## [DATA FOR PROCESSING]
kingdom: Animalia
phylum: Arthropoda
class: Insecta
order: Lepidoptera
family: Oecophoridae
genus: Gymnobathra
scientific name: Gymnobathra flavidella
==
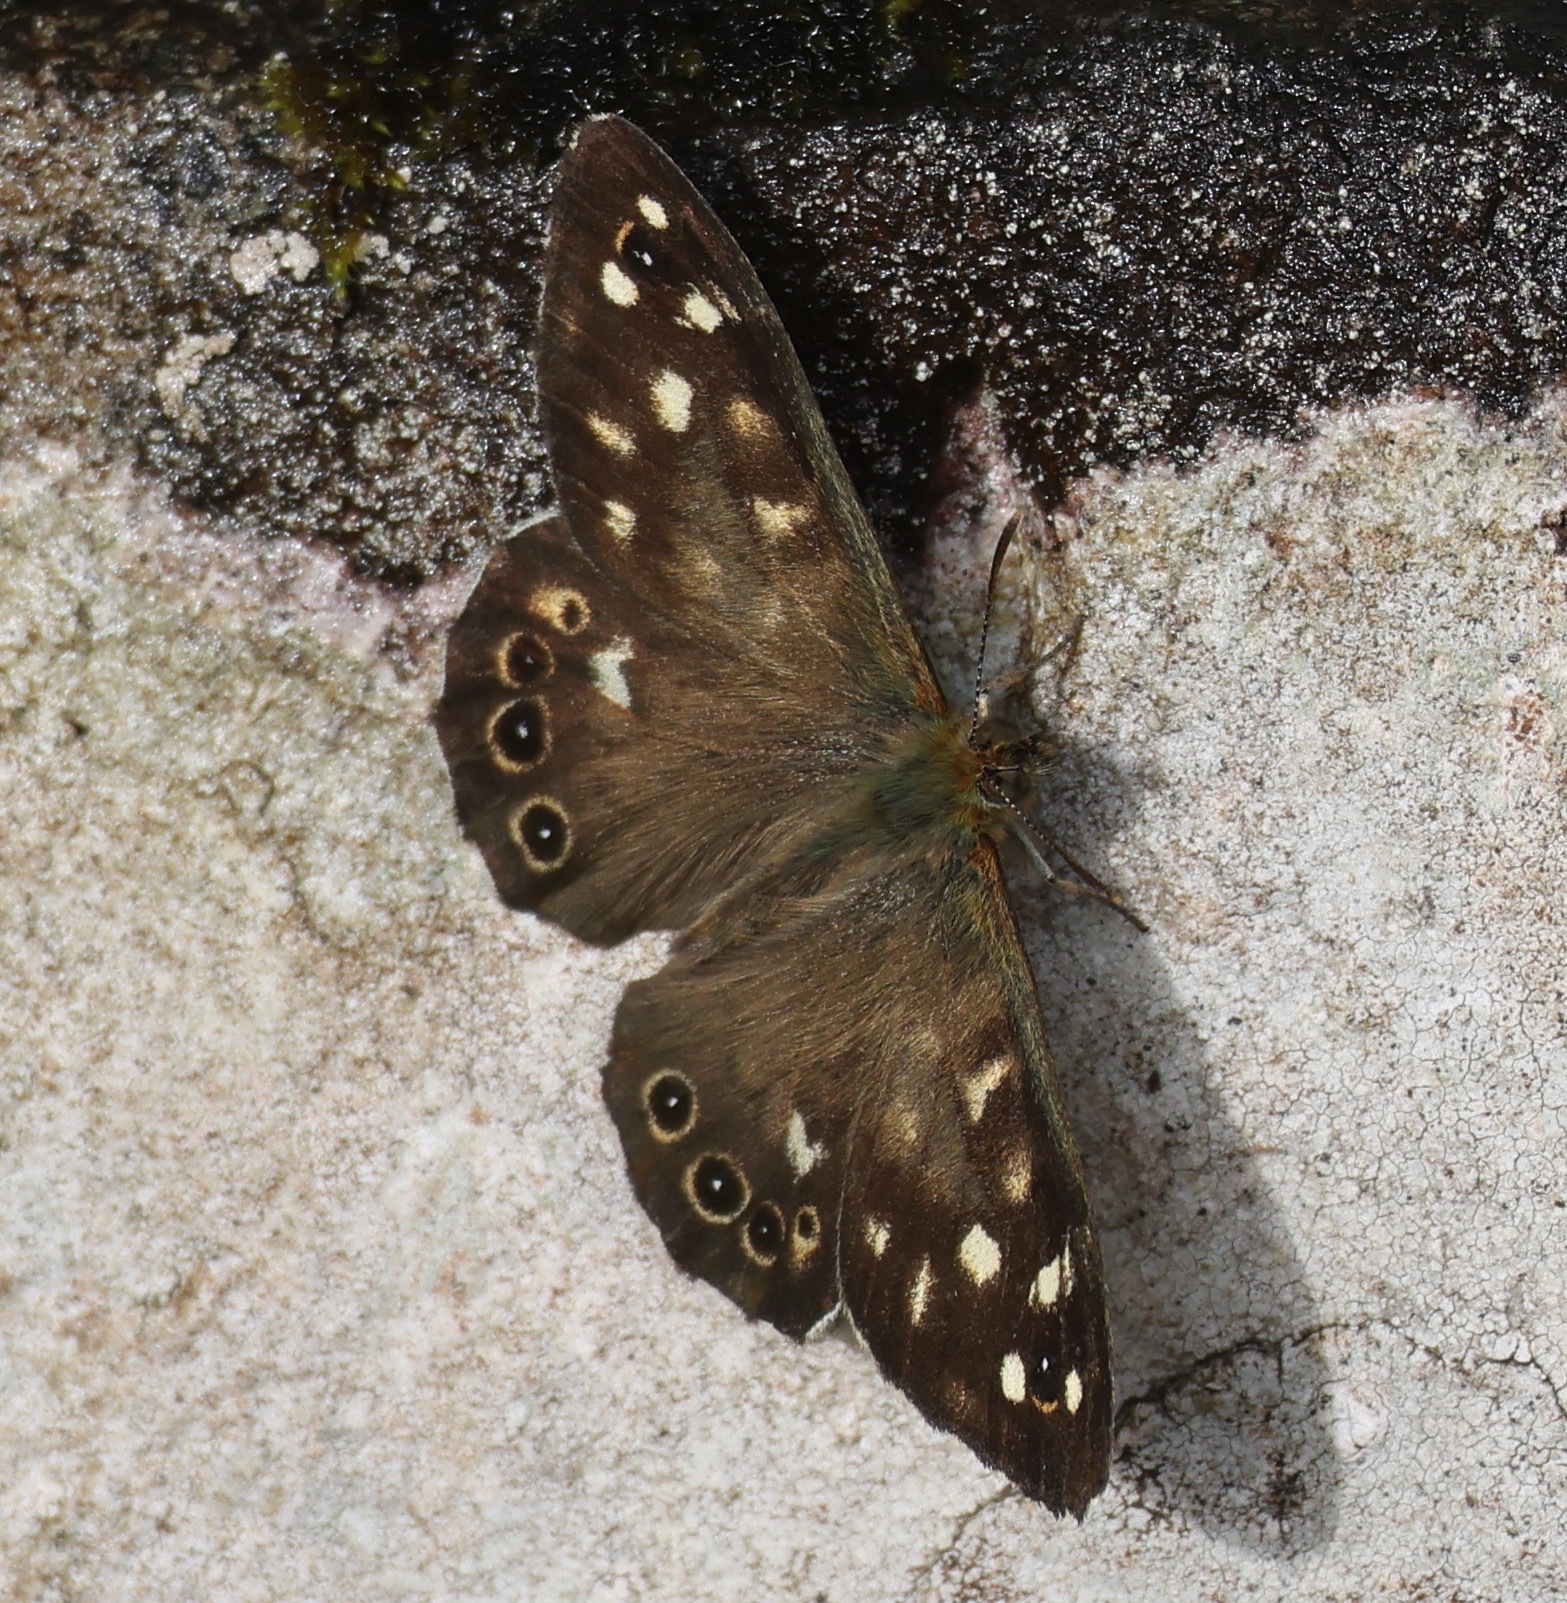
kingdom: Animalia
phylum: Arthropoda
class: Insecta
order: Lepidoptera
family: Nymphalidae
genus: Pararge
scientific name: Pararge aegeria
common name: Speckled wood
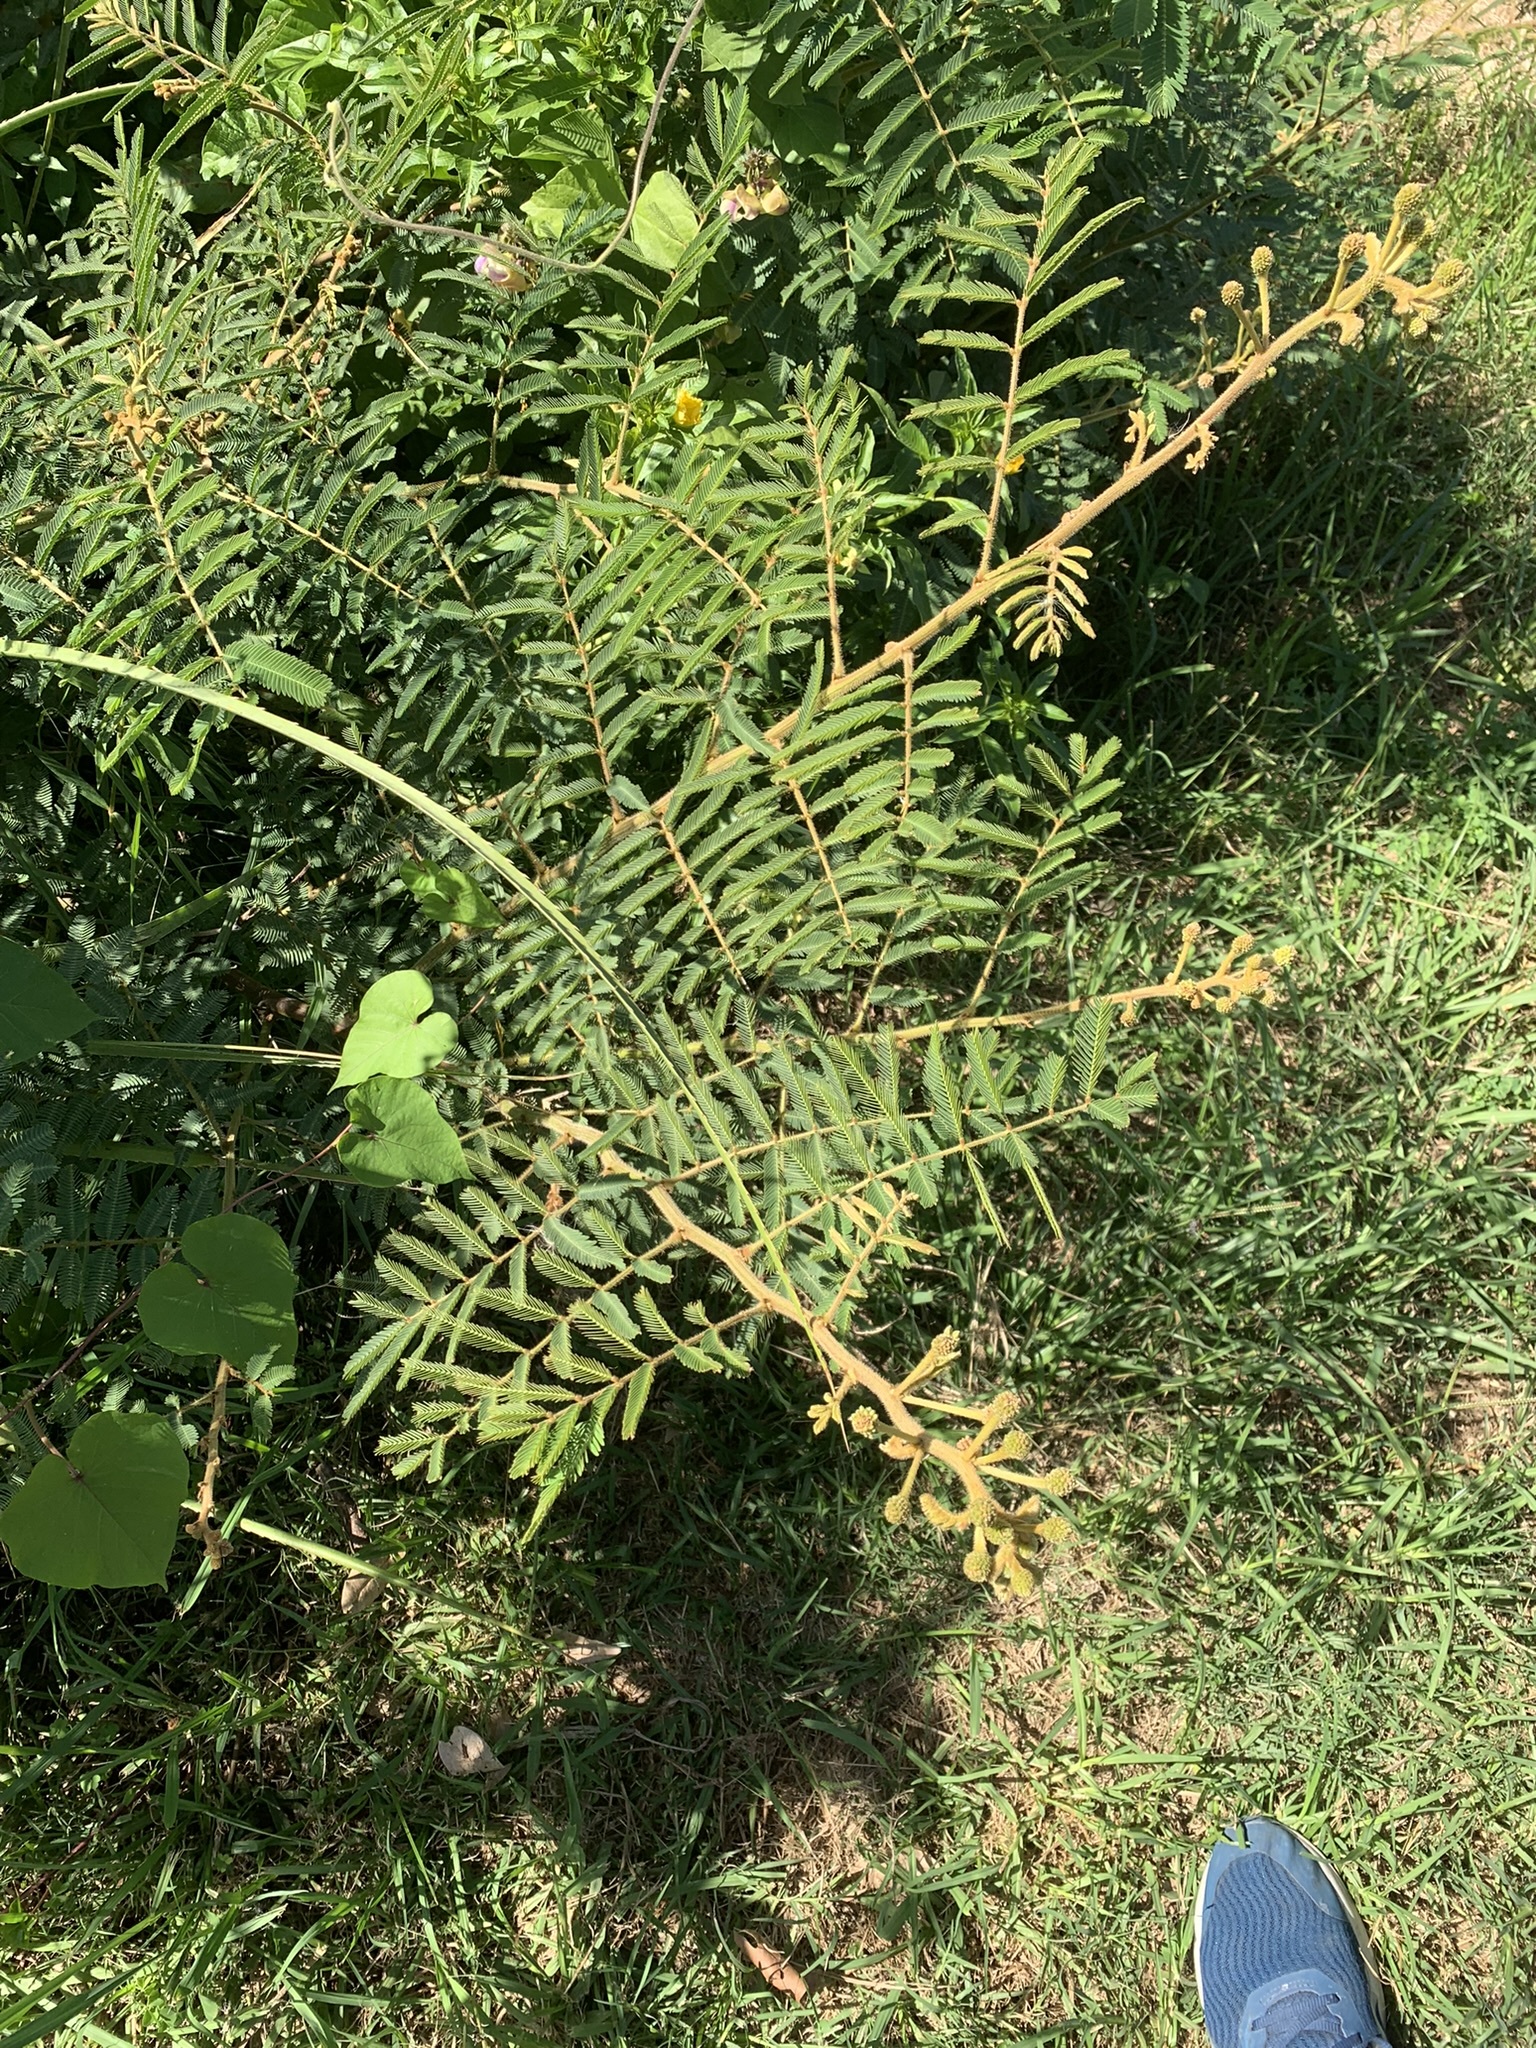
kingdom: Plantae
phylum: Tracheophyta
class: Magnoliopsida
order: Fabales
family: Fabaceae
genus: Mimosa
==
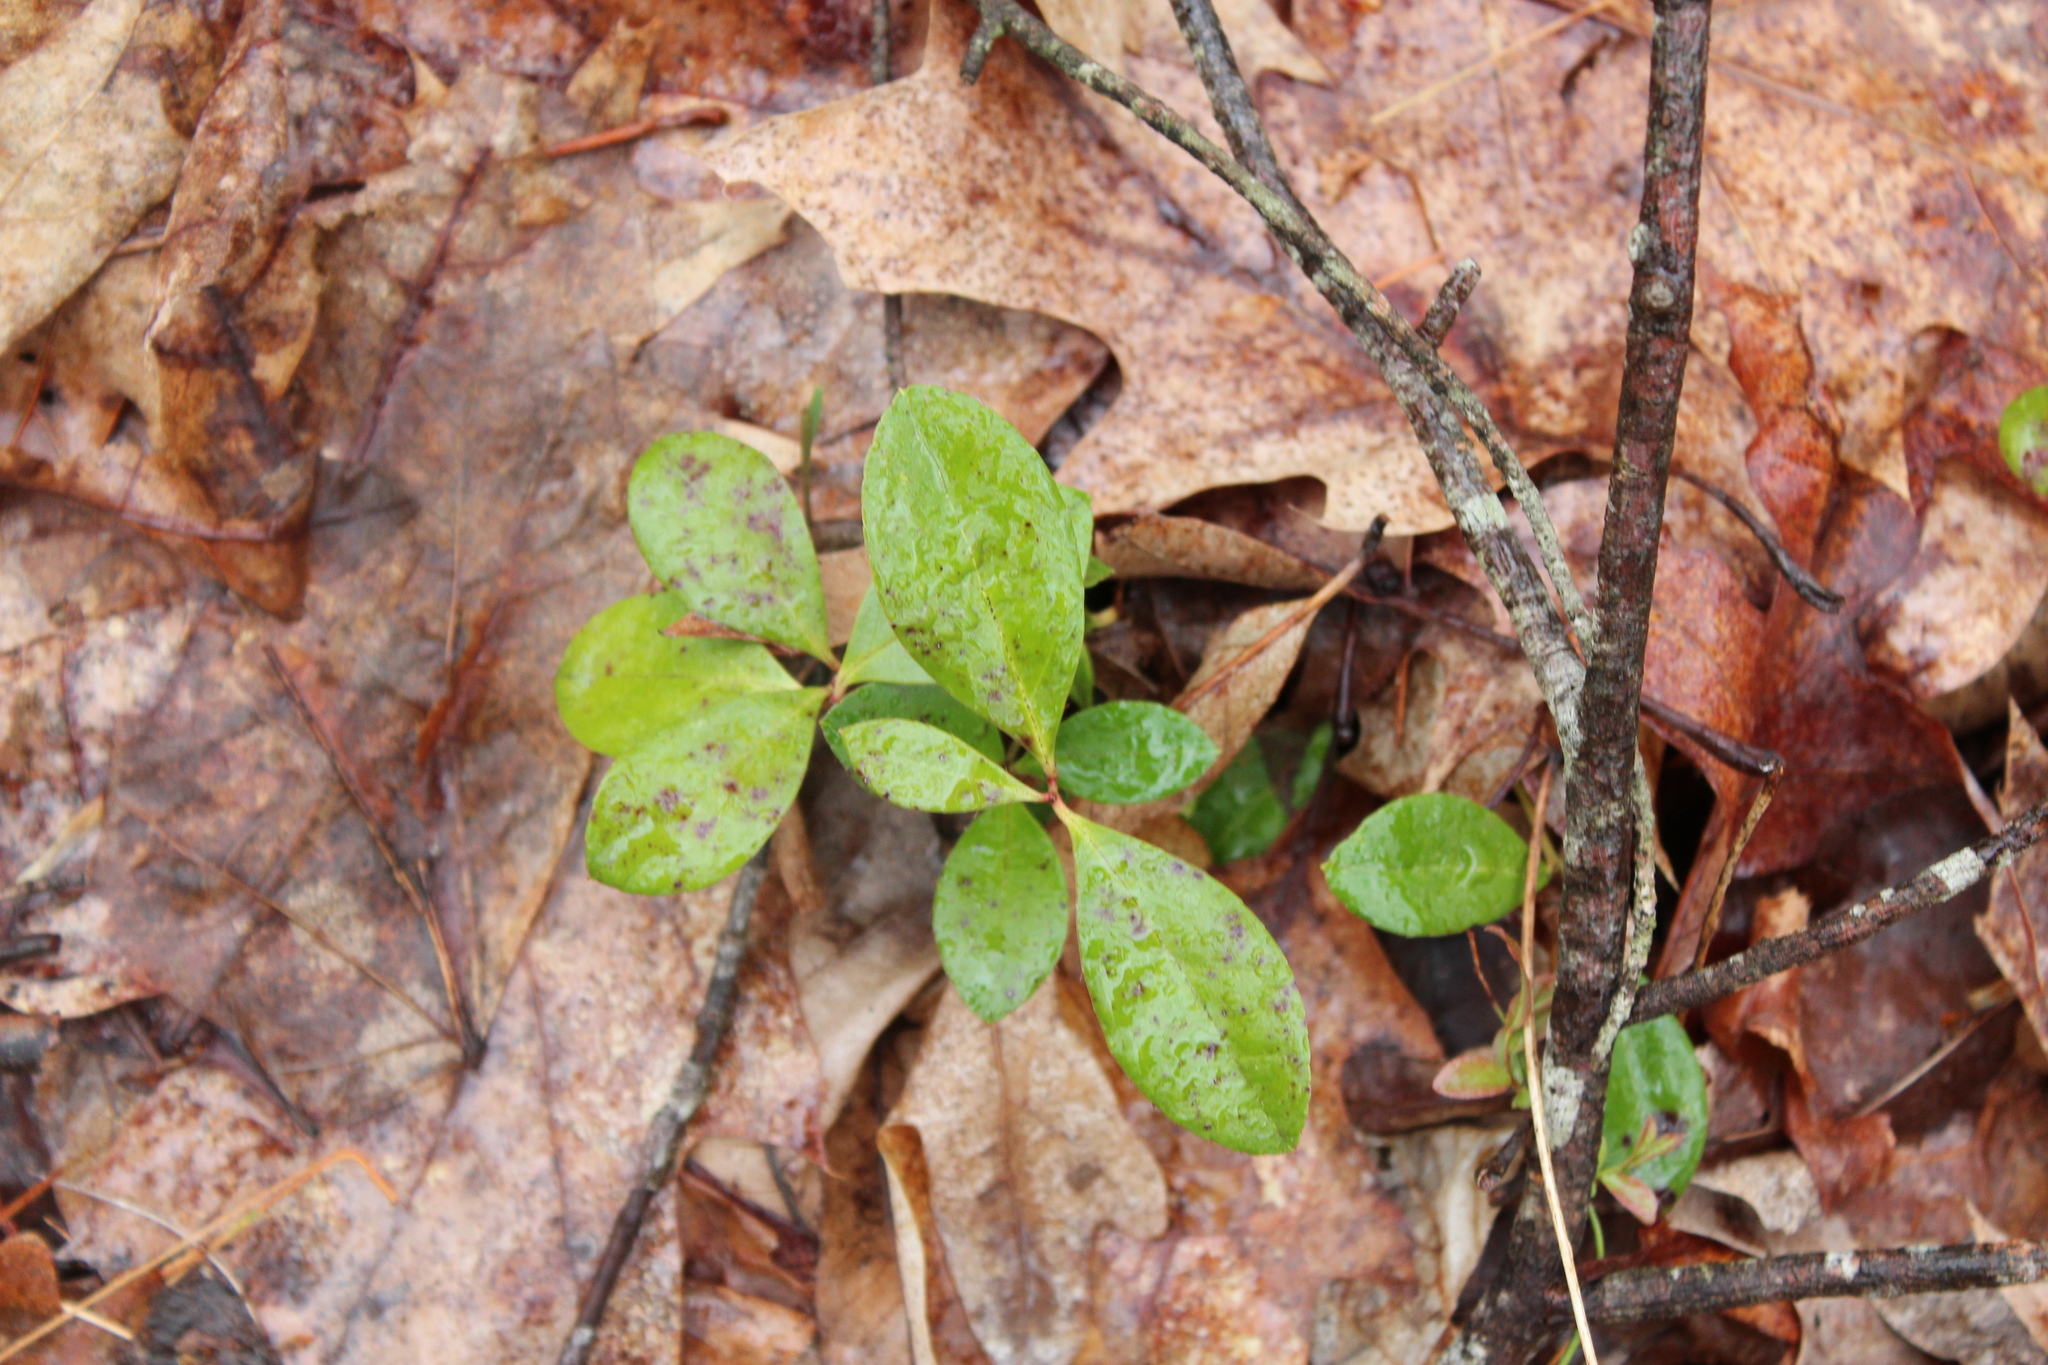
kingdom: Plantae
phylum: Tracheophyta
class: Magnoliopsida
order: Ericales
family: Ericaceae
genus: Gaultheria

## [OBJECTIVE]
Copy the items word for word, from the line containing "family: Nymphalidae" up to and including the line containing "family: Fabaceae". Leave the pictures out of your copy.

## [RESULT OF THIS EXERCISE]
family: Nymphalidae
genus: Pararge
scientific name: Pararge aegeria
common name: Speckled wood
kingdom: Plantae
phylum: Tracheophyta
class: Magnoliopsida
order: Fabales
family: Fabaceae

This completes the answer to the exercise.